Defining Roles within a study group
To be effective, group learning must be balanced both in terms of the skills of the various members and the extent to which all group members participate. Initially, a study group might seem to be a leaderless, loosely connected meeting of students with a common interest. But in any group, a leader will emerge, help to define roles, and ask for volunteers to fill those roles or rotate them.
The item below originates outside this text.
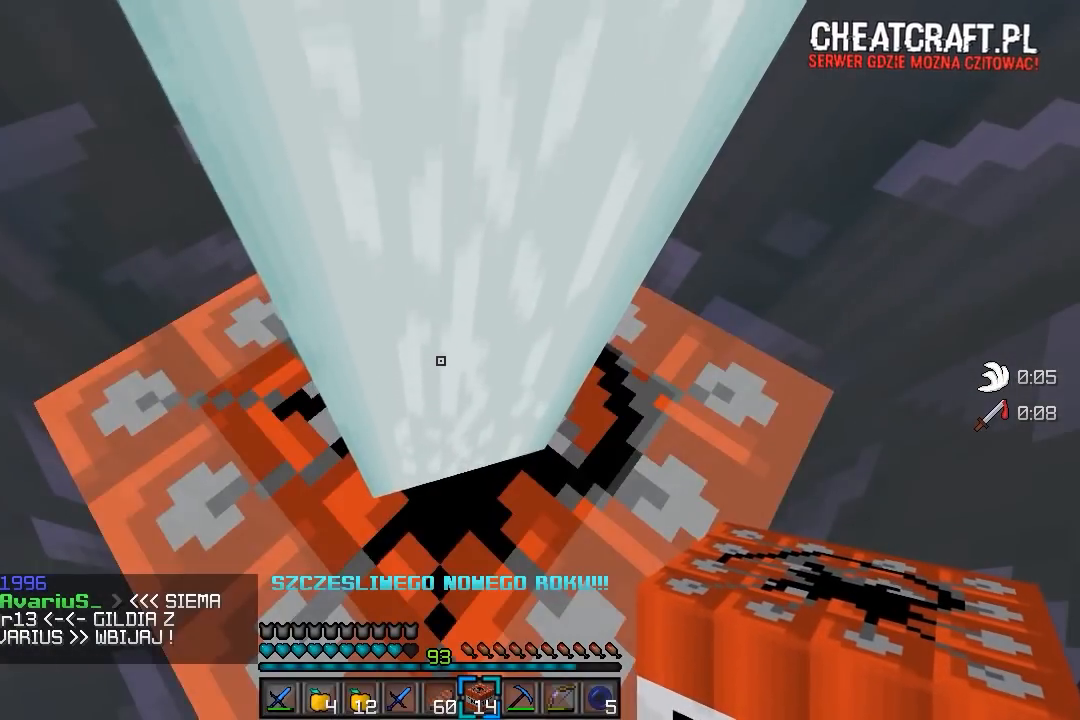
{"keys": [], "mouse": [], "events": []}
Some suggested roles:
- Will ask the questions and encourage full participation from all members.
- ?Will pull the group from digressions and chatting back to the task at hand.
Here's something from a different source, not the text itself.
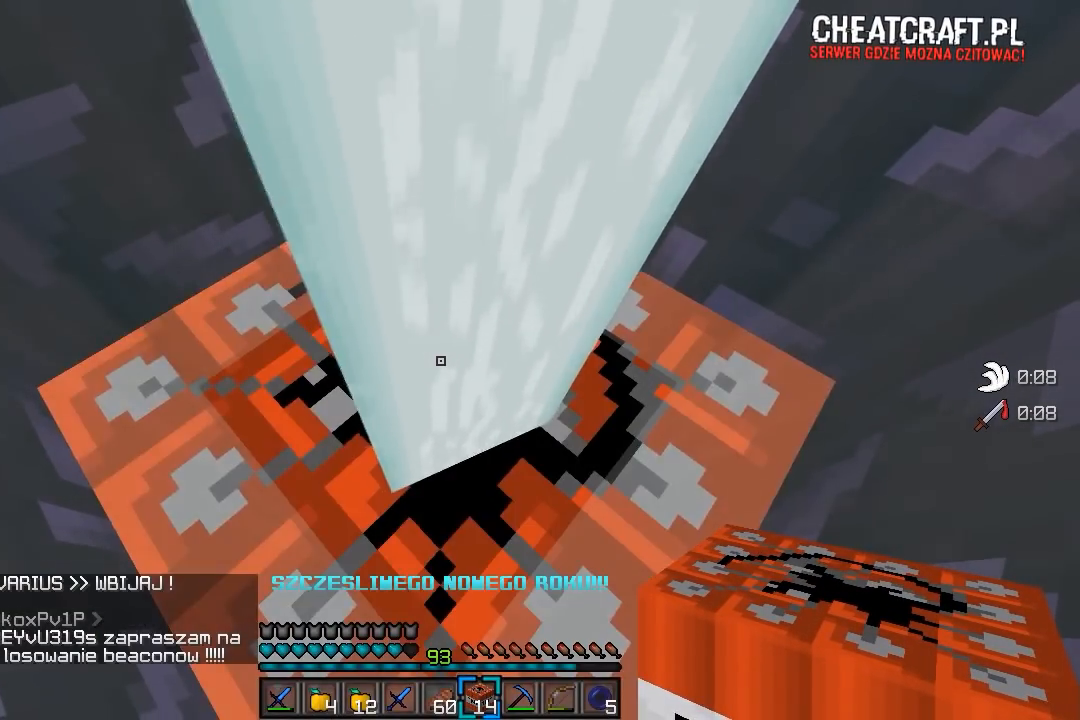
{"keys": [], "mouse": [], "events": []}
- Will summarize what was covered at the end of each session.
- Will help to ensure that all learning styles are being considered.
- Will divide work up for the next meeting
The Clock Watcher...
- Will be aware of time spent on tasks and subjects.
- Will indicate when it is time to move on.
- Will prevent one area/topic from monopolizing the session.
- Will maintain the structure of the session.
The Note Taker...
- Will keep a log of who was present and what was discussed.
- Will present the agenda at the start of the meeting.
- Will remind members who is responsible for what.
- Will ask for volunteers to assume a different role for the next meeting.
Creating a Study Group Agenda
During the first meeting get to know one another if you are not already acquainted. Brainstorm a list of what you hope to accomplish, and come to a consensus on what agenda items should be emphasized. These items might include, but are not limited to:
- Reviewing study materials together.
- Discussing key themes and/or unclear information from study materials.
- Working on review questions.
- Assigning sample test questions to complete for the next session.
- Selecting and taking practice tests together.
- Doing an analysis of review question and sample test results.
- Referring to the CFAI and CFASC websites for additional study strategies as needed
How do you handle a group member who is not engaged but comes to the meetings?
Try to find innovative ways to get group members involved in the discussions. Without being obvious, occasionally ask the quiet group member for his or her opinion. Reassure the group member that his or her contributions are greatly appreciated.
How do you liven up a lackluster group?
Many newly created groups suffer from growing pains. Limit the duration of your group meetings and keep all other personal concerns to a minimum. Focus the group on the task at hand. It might help to create a task list before the end of the study group meeting. You may also want to meet in a new location. Sometimes a change of scenery can infuse a group with new energy. Set time aside talk about what you are getting or not getting out of the study group format. Have each member share his/her experience. This open sharing of expectations will help to focus, improve, and reenergize the group.
How do you handle the overzealous group member?
Approach the overzealous group member after your meeting and mention (in a nonaccusatory way) that "the information that you are providing to the group is great, but you may want to let the other members participate a little more." Or, the facilitator for the meeting could begin the session by reminding the members of the importance of equal participation.
How do you handle a group member that shows up sporadically for the meetings?
Scheduling conflicts may come up over the course of the semester. During the first meeting you should discuss the group's attendance policy. When someone is showing up on an inconsistent basis, you may want to address the individual as a group, or pull him/her aside after a meeting. Upon doing so, remind the individual that you appreciate his/her contribution, but that in order for the group to work, members must attend the meetings regularly.